Whenever the word "linecap" turns up in a line of the data below, copy that line.

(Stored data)
-=-=-
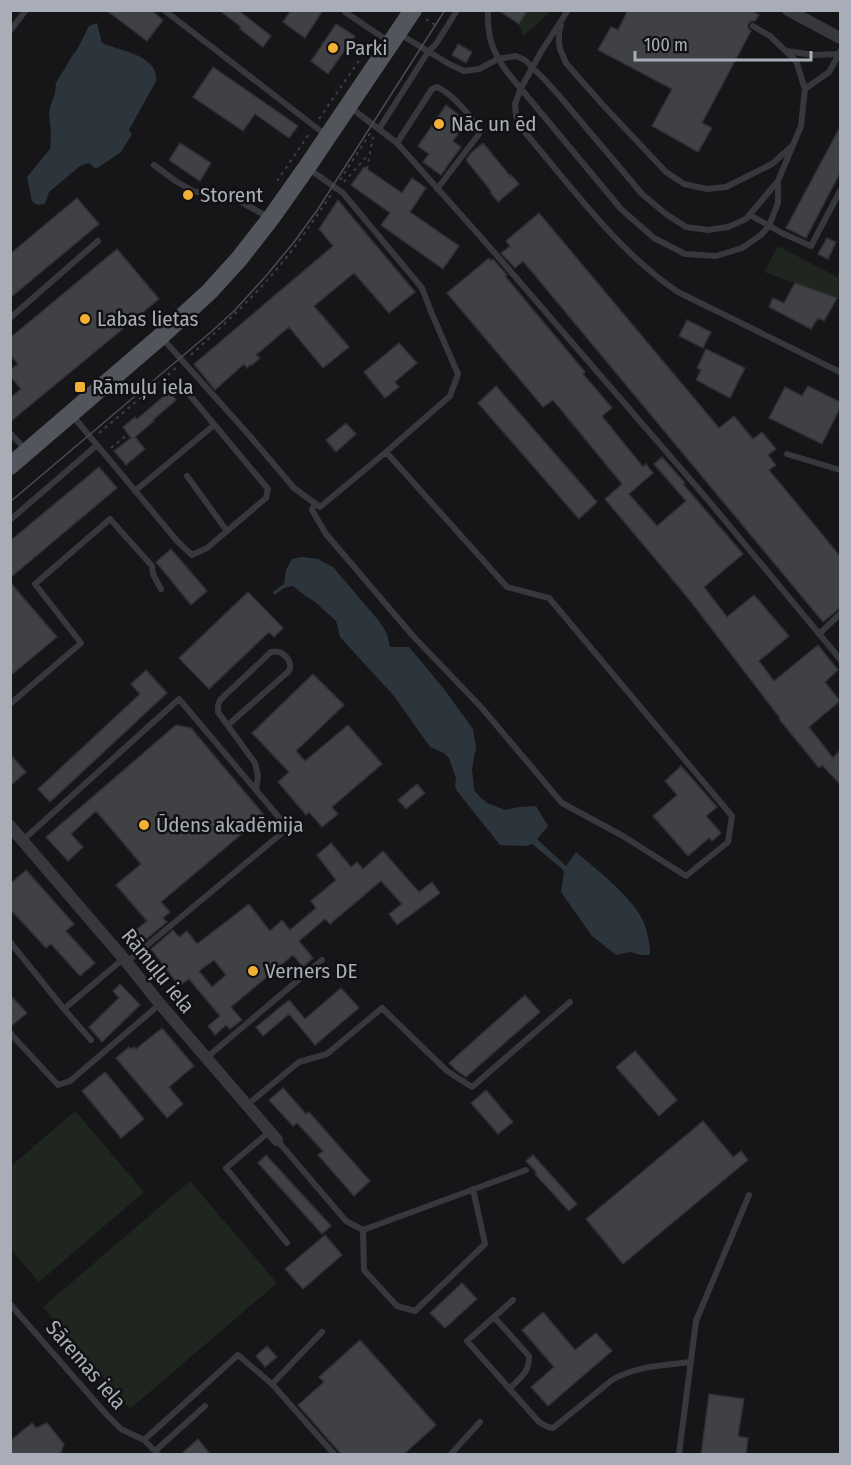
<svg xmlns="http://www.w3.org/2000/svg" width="851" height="1465" viewBox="0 0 851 1465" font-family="'Fira Sans Condensed',sans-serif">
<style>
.green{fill:#1e261f}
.water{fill:#2c353c}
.building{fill:#404145;stroke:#303034;stroke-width:1.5;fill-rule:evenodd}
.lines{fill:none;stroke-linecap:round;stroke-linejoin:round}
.path{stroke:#3d3f44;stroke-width:2;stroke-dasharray:3 4.5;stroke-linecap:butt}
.lane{stroke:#37383d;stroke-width:6}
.street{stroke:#37383d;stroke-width:12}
.primary{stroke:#53555c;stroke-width:18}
.tram{stroke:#4a4c52;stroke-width:1.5}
.poi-dot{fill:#f2b134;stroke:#111113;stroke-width:2}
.labels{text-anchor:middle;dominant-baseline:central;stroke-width:5;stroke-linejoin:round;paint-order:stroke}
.poi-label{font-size:21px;fill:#a8adb8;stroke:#111113;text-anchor:start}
.street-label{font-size:21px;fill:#a8adb8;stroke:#111113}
</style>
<rect width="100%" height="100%" fill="#161618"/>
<!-- green -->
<path class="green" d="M528,11h22l-9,10 -18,15 -4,-12z
M778,246l59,31 3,-7v21l-3,7 -73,-26z
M75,1111l69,81 -105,90 -28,-33v-83z
M190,1181l87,102 -147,126 -87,-102z"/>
<!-- water -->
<path class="water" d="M97,23l5,20c18,8 57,12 54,38l-27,49 3,4 -11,18 -25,17 -7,-6 -9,3 -31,26 -4,12 -8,1 -5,-4 -5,-24 23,-28 1,-16 -2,-20 2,-9 4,-10 1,-11 16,-27 5,-6 12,-24z
M302,557l16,2 15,8 46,54 8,13 3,13h19l35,42 29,40 3,18 -4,22 2,21 6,7 7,6 18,7 14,-3 17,-1 12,20 -11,13 29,27 10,-14c20,17 51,41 64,63 7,12 10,27 10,40h-9l-11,-3 -14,3 -24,-19 -31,-44 3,-20 -3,-4 -29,-24 -6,2 -26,-1 -43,-54 -2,-6 1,-7 -7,-20 -5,-5 -14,-6 -36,-51 -54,-59 -4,-16 -22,-20 -7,-4 -14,-11 -9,2 -10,7 -1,-3 11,-8 2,-14 6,-11z"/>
<!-- building -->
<path class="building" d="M106,10h45l12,10 -16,21z
M219,10h19l33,26 -8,11 -23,-18 1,-2z
M291,10h32l-18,28 -22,-16z
M498,10h30l-9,14z
M628,10h122l9,5 -4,6h-4l-3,3v4l3,3 -49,92 10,5 -14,24 -46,-26 20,-37 -74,-39 13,-23 7,3z
M336,24l19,12 -27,38 -17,-13z
M458,44l14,8 -6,11 -14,-8z
M213,67l85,59 -9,12 -34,-24 -12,17 -50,-34z
M446,105l21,16 -14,20 8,6 -20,28 -18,-13 6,-8 -11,-8z
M840,127v46l-34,65 -20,-10z
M180,143l31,20 -11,18 -31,-21z
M483,143l27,33 1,-1 8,9 -21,18 -8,-10 1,-1 -25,-31 5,-7z
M364,167l38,26 10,-15 14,10 -16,24 49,34 -16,23 -62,-44 9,-12 -39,-28z
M77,198l22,26 -89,74v-44z
M338,200l77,92 -26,21 -35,-40 -40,33 35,41 -26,21 -34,-41 -33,28 4,3 -8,7 -1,-1 -4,4 -3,-4 -29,26 -21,-26 139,-118 -14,-17z
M539,213l180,215 15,-12 19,23 9,-7 14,17 -8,6 8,10 -7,5 71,86v52l-17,14 -300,-361 -8,7 -14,-15 9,-7 -4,-5z
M827,238l9,4 -8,17 -10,-5z
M117,249l42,50 -149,123v-24l11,-9 -11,-13v-6l8,-6 -8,-9v-17z
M489,258l2,3 2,-2 14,16 -2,1 80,96 -2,2 29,34 -10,8 41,51 3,-3 7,9 -24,21 28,32 29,-25 -32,-37 8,-7 23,26 -2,1 60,70 -39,33 23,30 27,-22 35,41 -30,25 15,20 44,-36 20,25 -13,12 15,19 -31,26 24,31 7,-8v34l-18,-19 -3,3 -40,-49 1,-1 -92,-120 -83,-99 17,-15 -69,-84 -10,7 -96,-114z
M795,283l42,15 -13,23 -6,-3 -7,11 -42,-22 4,-9 11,5z
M687,320l24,12 -8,16 -24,-12z
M399,343l18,20 -22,19 4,5 -14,11 -21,-26z
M706,349l39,19 -15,30 -34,-18 5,-10 -4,-2z
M496,386l101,116 -18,17 -101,-116z
M808,386l32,16v6l-18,36 -53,-26 16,-31 17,9z
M170,391l6,9 -23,20 1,1 -19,16 10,12 -19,16 -12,-14 17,-13 -8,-11 12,-10 2,2z
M346,423l10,11 -20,18 -10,-12z
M99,467l18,21 -107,90v-37z
M171,549l36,42 -16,14 -35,-43z
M10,582l47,55 -47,39z
M248,592l35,36 -9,9 -5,-5 -60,57 -30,-31z
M146,670l21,23 -117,109 -12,-13 102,-95 -9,-10z
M313,674l31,31 -48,46 9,10 43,-36 34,39 -50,43 6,7 -16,13 -13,-15 -3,3 -28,-33 11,-10 -37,-39z
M176,725l15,3 73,87 -103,87 9,10 -7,6 4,4 -23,19 -8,-11 11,-9 -31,-36 25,-21 -45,-53 -25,23 12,13 -15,14 -22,-24z
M10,754l16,18 -16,14z
M681,766l36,41 -11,9 15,17 -9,8 -3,-3 -21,18 -35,-40 24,-21 -12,-14z
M417,784l8,9 -19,16 -8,-9z
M331,843l20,24 6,-5 6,7 20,-18 36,41 13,-10 8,11 -43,32 -8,-11 13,-10 -21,-23 -51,43 -5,-5 -26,22 14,17 -10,9 -10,-12 -62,52 11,13 -12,9 -4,-4 -11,10 -7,-9 12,-10 -31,-37 -10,7 -28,-37 22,-19 6,7 8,-6 10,13 52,-40 21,27 12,-11 8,10 26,-22 -5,-7 25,-21 -19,-25zM214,960l12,15 -14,12 -13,-16z
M26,870l48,54 -8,7 29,32 -15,13 -29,-32 -5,4 -36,-39v-25z
M120,984l20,21 -38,37 -13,-15 30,-29 -6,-7z
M341,988l18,20 -44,37 -26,-31 -26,22 -7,-9 33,-27 16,19z
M10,995l17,18 -17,14z
M525,995l15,17 -74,65 -10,-7 -7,-7z
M162,1028l32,38 -25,21 14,17 -16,14 -51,-60 13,-11 3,2 2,-2 2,2z
M635,1051l42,49 -18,16 -43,-49z
M105,1072l39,47 -23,19 -39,-47z
M283,1088l23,26 3,-2 61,69 -16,15 -36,-41 5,-4 -26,-28 -4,3 -24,-26z
M486,1090l27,32 -15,12 -27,-31z
M703,1121l30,36 8,-6 7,9 -125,104 -37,-45z
M266,1155l65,71 -9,8 -64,-71z
M533,1155l44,49 -8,7 -34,-37 2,-1 -11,-12z
M325,1235l17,20 -39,34 -18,-20z
M462,1283l15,16 -32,29 -15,-15z
M543,1312l32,38 21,-17 16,18 -64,55 -17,-19 23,-20 -32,-37z
M360,1340l76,85 -33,30h-61l-44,-50 26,-23 -5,-5z
M267,1346l10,11 -12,10 -9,-11z
M709,1394l35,5 -6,37 10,2 -2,17h-45z
M32,1423l4,5 11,-5 17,21 -4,11h-50v-14z
M198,1439l13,16h-31z"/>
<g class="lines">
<!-- path -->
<path class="path" d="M426,19l11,7
M319,119l54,-79
M367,169l6,-32
M340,180l31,-48
M277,181l32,-47
M344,182l24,-27
M191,355c29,-27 59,-54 85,-85 20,-23 37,-49 55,-75
M99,433l78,-66
M111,448l17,-14"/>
<!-- lane -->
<path class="lane" d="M164,10l163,126
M346,10l-1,2 43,29
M488,10c-1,27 4,41 19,62l114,137 33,29 31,16 31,2 26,-8 19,-13 8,-9 9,-23v-22
M568,10l-27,42 -20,36 -6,16 1,12 7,14c47,55 95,122 155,162l162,80
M561,25l-2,7v11l1,6 6,14 36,41 64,68 18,12 23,5 19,-2 46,-23 19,-17
M10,31l16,-21
M398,33l51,31 15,7 15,-2 19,-10 18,-3 9,4 20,20 17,19 80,95 24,20 20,13 22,3 20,-3 18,-8 32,-38 23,-55 4,-37 -9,-28 -26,-25 -17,-10
M786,51l28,4 25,-1 1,-3
M805,89l24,-17 10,-18
M351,108l46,35 90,101 221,256 132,159
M379,129l49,-77 8,-8 20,-32
M397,143l35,-54 5,-2c14,6 40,33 42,47l-42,55
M154,165l23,17 18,10h28l47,26
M750,215l32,18 29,13 29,-55
M10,318l88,-77
M163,339l86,96 45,53 26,19 66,-55 64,-56 8,-22 -26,-60 -10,-26 -79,-95 -34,-24
M72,415l106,127 14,13 15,-7 59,-50 2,-9 -80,-96
M10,433l15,16
M787,454l53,16
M187,476l40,55
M135,491l79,-66
M315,503l-3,7 14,24 87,102 68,71 81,96 61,33 63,40 42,-34 4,-26 -183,-218 -42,-11 -121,-135
M10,520l87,-75
M819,634l21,-20
M10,704l71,-61 -46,-59 75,-65 42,47 1,8 8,15
M228,725l61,-54c5,-10 -7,-22 -18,-19l-51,48 -2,6v6l37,51 3,13 -2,13
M23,840l156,-141 109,129 -161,134
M10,942l54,67 27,31
M64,1009l59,-50
M10,1033l48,52 12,-4 90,-77
M206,1058l116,-98
M247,1105l52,-43 28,-8 55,-46 65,63 25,16 98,-85
M269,1132l-43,36 61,75
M277,1140l69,81 17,9 163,-60
M363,1230l1,40 33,36 18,5 70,-67 -12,-55
M10,1304l97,111 14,14 23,11 14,14
M494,1317l19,-17
M272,1384l50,-52
M509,1389c11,-11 21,-17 20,-33l-35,-39 -27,24 72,81 9,5 5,1 59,-48c24,-14 52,-15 79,-18
M144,1440l94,-85 34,29 62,70
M155,1451l50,-45
M451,1454l29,-32
M679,1454l17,-133 53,-126"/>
<!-- street -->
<path class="street" d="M788,10l52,28
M10,826l114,133 36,45 117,136"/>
<!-- primary -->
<path class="primary" d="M10,466l150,-129 50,-46 29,-32 32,-41 36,-51 106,-157"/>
<!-- tram -->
<path class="tram" d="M10,502l202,-171 22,-20 32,-35 28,-34 24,-33 127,-199"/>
</g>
<!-- markers -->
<g class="poi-dot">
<circle cx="333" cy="48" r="6"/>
<circle cx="439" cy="124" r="6"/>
<circle cx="188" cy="195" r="6"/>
<circle cx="85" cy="319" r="6"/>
<rect x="74" y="381" width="12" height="12" rx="3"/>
<circle cx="144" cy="825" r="6"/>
<circle cx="253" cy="971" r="6"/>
</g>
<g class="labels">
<!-- poi labels -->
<g class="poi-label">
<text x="345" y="48">Parki</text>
<text x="451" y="124">Nāc un ēd</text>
<text x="200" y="195">Storent</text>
<text x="97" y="319">Labas lietas</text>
<text x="92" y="387">Rāmuļu iela</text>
<text x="156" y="825">Ūdens akadēmija</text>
<text x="265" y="971">Verners DE</text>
</g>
<!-- street labels -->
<g class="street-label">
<text transform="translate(158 971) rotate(51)">Rāmuļu iela</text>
<text transform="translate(86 1365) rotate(49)">Sāremas iela</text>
</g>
</g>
<!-- border -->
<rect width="851" height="1465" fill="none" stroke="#a8adb8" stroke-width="24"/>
<!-- scale -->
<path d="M635 51v9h176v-9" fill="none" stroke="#a8adb8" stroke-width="3"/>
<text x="644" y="51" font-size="18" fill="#a8adb8" stroke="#111113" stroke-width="4.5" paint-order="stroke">100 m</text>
</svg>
-=-=-
-- Worked solution --
.lines{fill:none;stroke-linecap:round;stroke-linejoin:round}
.path{stroke:#3d3f44;stroke-width:2;stroke-dasharray:3 4.5;stroke-linecap:butt}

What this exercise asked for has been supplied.